I suspect that some people discover Cara Black in the mistaken belief that she provides for Paris what Donna Leon does for Venice. Mais, non! Ms. Leon takes you into the places that tourists would like to go while Ms. Black takes you to places that many tourists probably pray they will never see.
There's also an intriguing choice of detectives by Cara Black that breaks the mold. Her heroine, Aimee Leduc, doesn't want to be an investigator. She just wants to wear vintage designer clothes bought for little, to have exciting times with handsome "bad" boys, and to earn enough money as a computer security consultant at Leduc Detective to keep her home and business. Her pain is not understanding what happened to her mother and father, an intriguing thread that ties the series together. Rene Friant, her partner, is a genius at hacking into computer systems and is an expert in martial arts despite being a dwarf who walks in pain.
Now, if you like offbeat, this series has it.
I felt that with this book, the novels took a definite turn for the better.

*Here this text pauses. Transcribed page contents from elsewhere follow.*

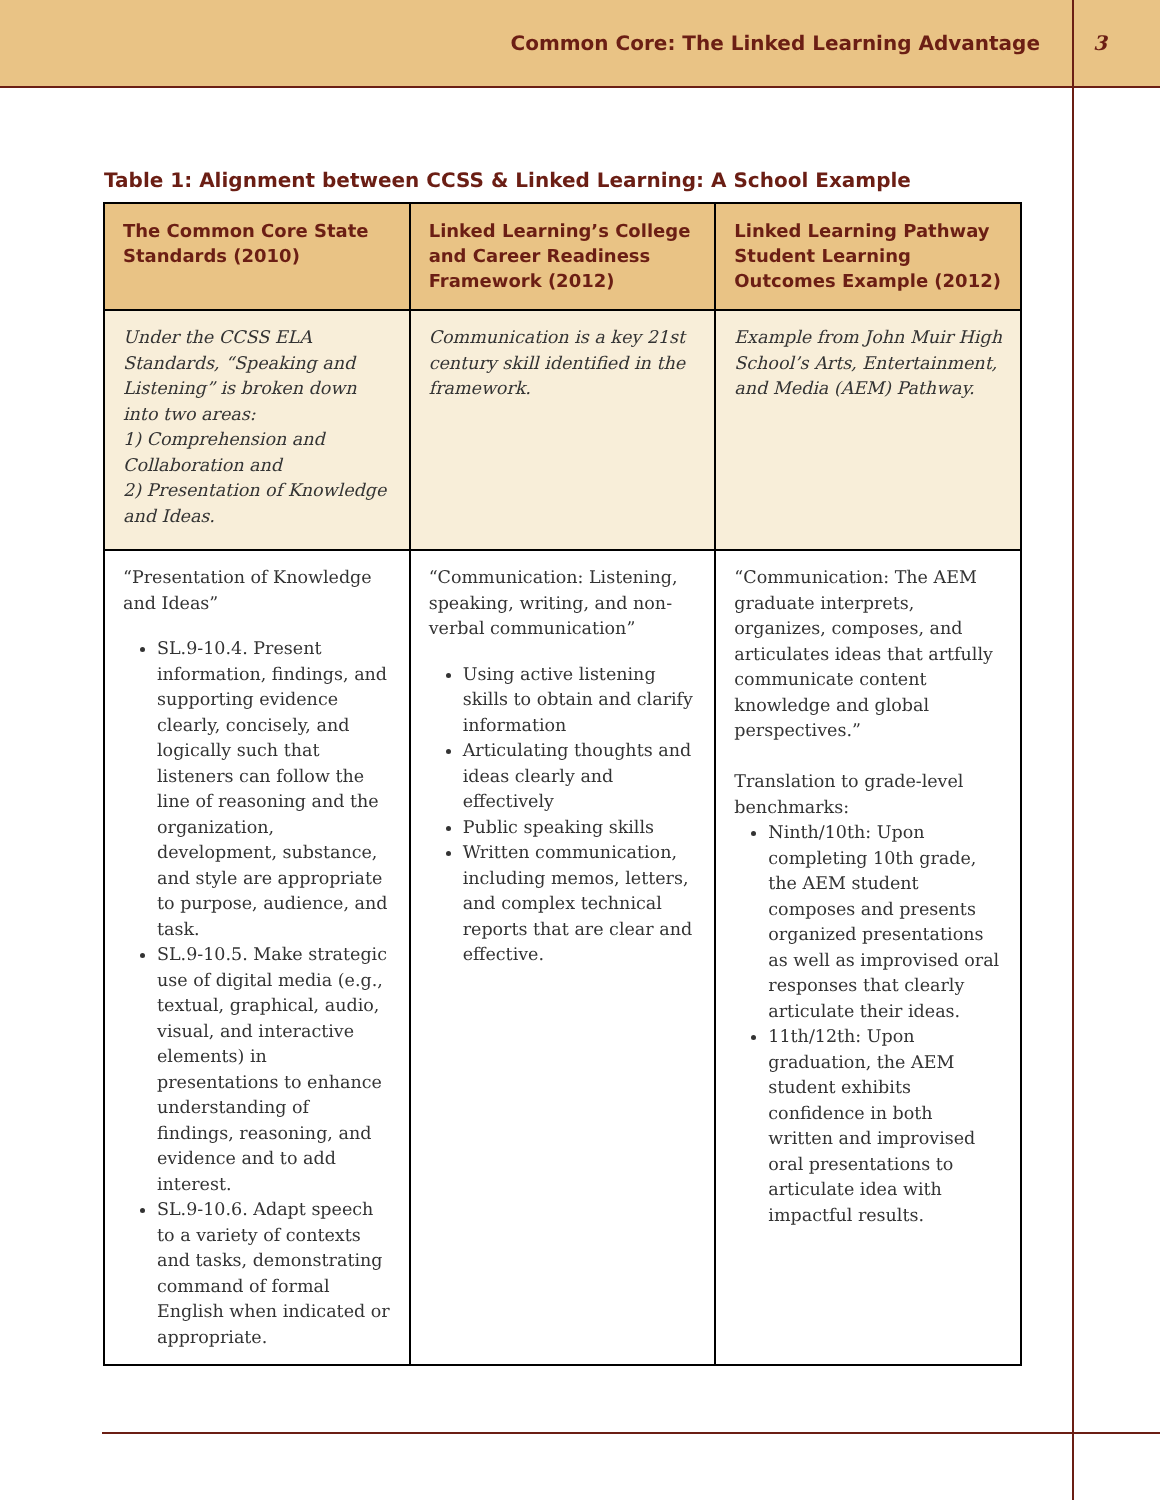Common Core: The Linked Learning Advantage 3
Table 1: Alignment between CCSS & Linked Learning: A School Example
| The Common Core State Standards (2010) | Linked Learning’s College and Career Readiness Framework (2012) | Linked Learning Pathway Student Learning Outcomes Example (2012) |
| --- | --- | --- |
| Under the CCSS ELA Standards, “Speaking and Listening” is broken down into two areas: 1) Comprehension and Collaboration and 2) Presentation of Knowledge and Ideas. | Communication is a key 21st century skill identified in the framework. | Example from John Muir High School’s Arts, Entertainment, and Media (AEM) Pathway. |
| “Presentation of Knowledge and Ideas” SL.9-10.4. Present information, findings, and supporting evidence clearly, concisely, and logically such that listeners can follow the line of reasoning and the organization, development, substance, and style are appropriate to purpose, audience, and task. SL.9-10.5. Make strategic use of digital media (e.g., textual, graphical, audio, visual, and interactive elements) in presentations to enhance understanding of findings, reasoning, and evidence and to add interest. SL.9-10.6. Adapt speech to a variety of contexts and tasks, demonstrating command of formal English when indicated or appropriate. | “Communication: Listening, speaking, writing, and non-verbal communication” Using active listening skills to obtain and clarify information Articulating thoughts and ideas clearly and effectively Public speaking skills Written communication, including memos, letters, and complex technical reports that are clear and effective. | “Communication: The AEM graduate interprets, organizes, composes, and articulates ideas that artfully communicate content knowledge and global perspectives.” Translation to grade-level benchmarks: Ninth/10th: Upon completing 10th grade, the AEM student composes and presents organized presentations as well as improvised oral responses that clearly articulate their ideas. 11th/12th: Upon graduation, the AEM student exhibits confidence in both written and improvised oral presentations to articulate idea with impactful results. |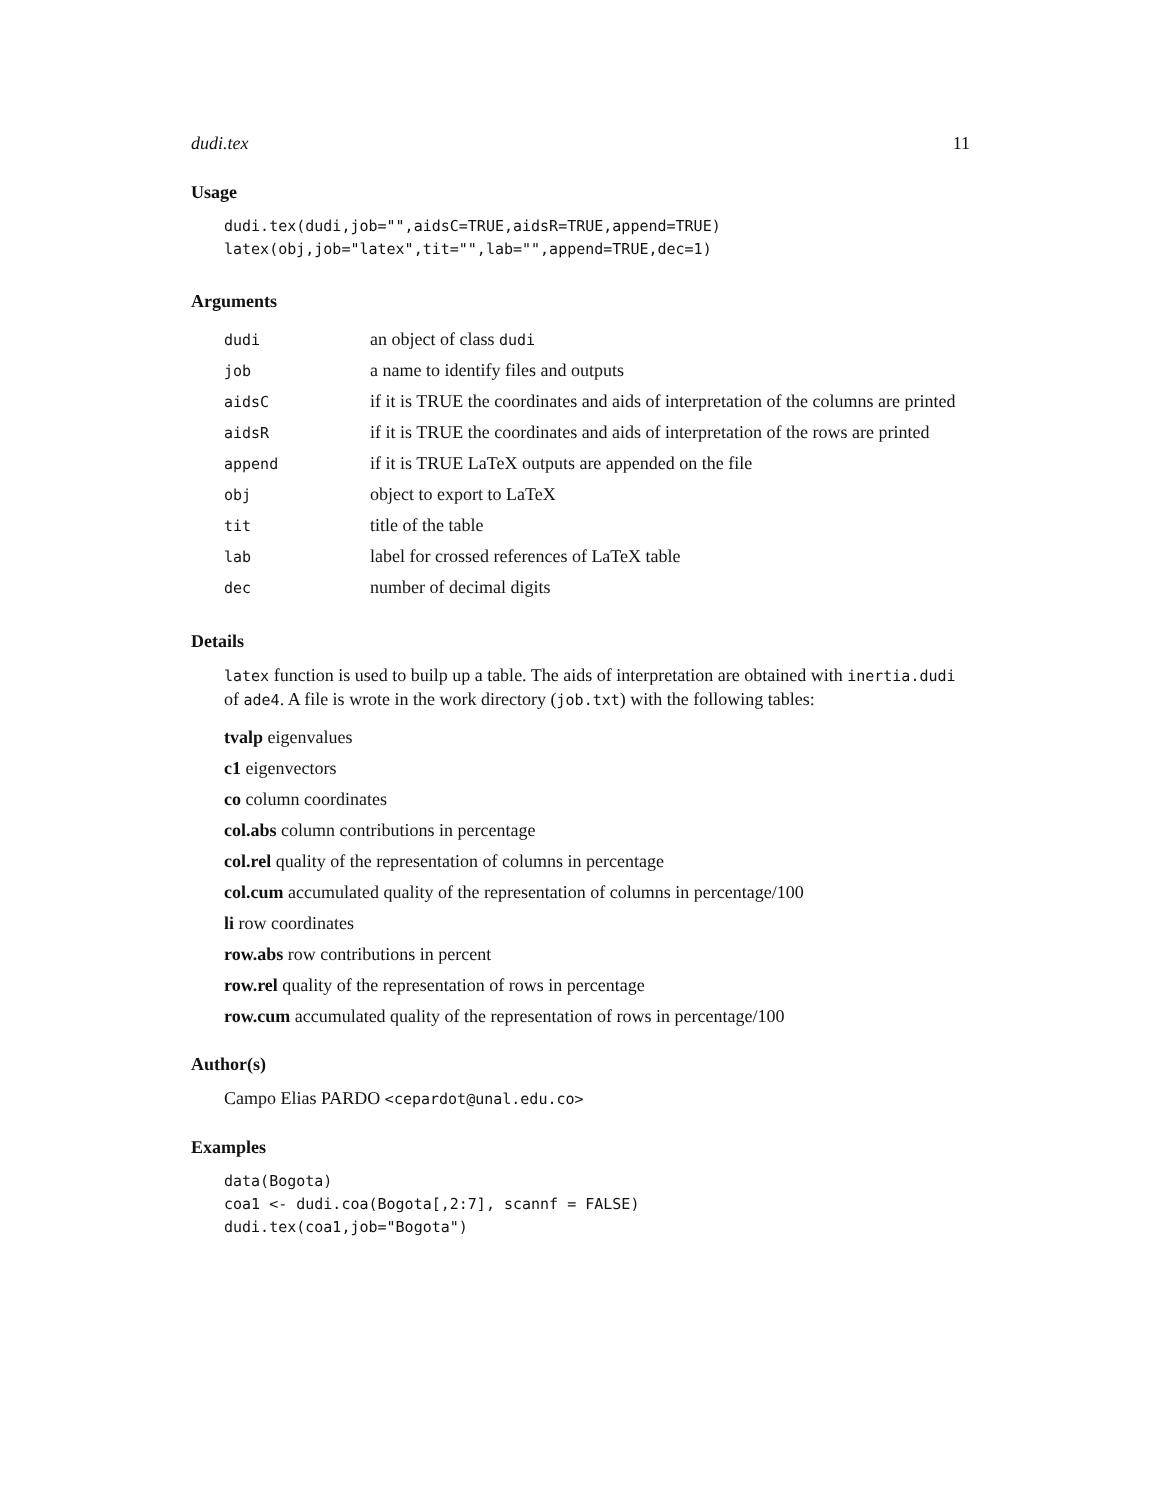dudi.tex 11
Usage
dudi.tex(dudi,job="",aidsC=TRUE,aidsR=TRUE,append=TRUE)
latex(obj,job="latex",tit="",lab="",append=TRUE,dec=1)
Arguments
| dudi | an object of class dudi |
| job | a name to identify files and outputs |
| aidsC | if it is TRUE the coordinates and aids of interpretation of the columns are printed |
| aidsR | if it is TRUE the coordinates and aids of interpretation of the rows are printed |
| append | if it is TRUE LaTeX outputs are appended on the file |
| obj | object to export to LaTeX |
| tit | title of the table |
| lab | label for crossed references of LaTeX table |
| dec | number of decimal digits |
Details
latex function is used to builp up a table. The aids of interpretation are obtained with inertia.dudi of ade4. A file is wrote in the work directory (job.txt) with the following tables:
tvalp eigenvalues
c1 eigenvectors
co column coordinates
col.abs column contributions in percentage
col.rel quality of the representation of columns in percentage
col.cum accumulated quality of the representation of columns in percentage/100
li row coordinates
row.abs row contributions in percent
row.rel quality of the representation of rows in percentage
row.cum accumulated quality of the representation of rows in percentage/100
Author(s)
Campo Elias PARDO <cepardot@unal.edu.co>
Examples
data(Bogota)
coa1 <- dudi.coa(Bogota[,2:7], scannf = FALSE)
dudi.tex(coa1,job="Bogota")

As the dust jacket copy reveals, the book opens with an apparent coincidence, Aimee and another woman in the same restaurant wearing identical outfits. When Aimee searches for her look-alike, she's attacked and loses her sight. The other woman is found murdered. The police connect the two events to a series of murders . . . but Aimee isn't so sure that's the right answer. Who did it?
You'll find that the police are more obtuse than usual, which can make the story a little annoying.
The ultimate motive is well hidden and adds a chilling element to a dark story.
There's also a romantic element that will appeal to those who like a bit of sexual attraction in their murder mysteries.
Have more fun in the Bastille than the prisoners did during the Ancien Regime there!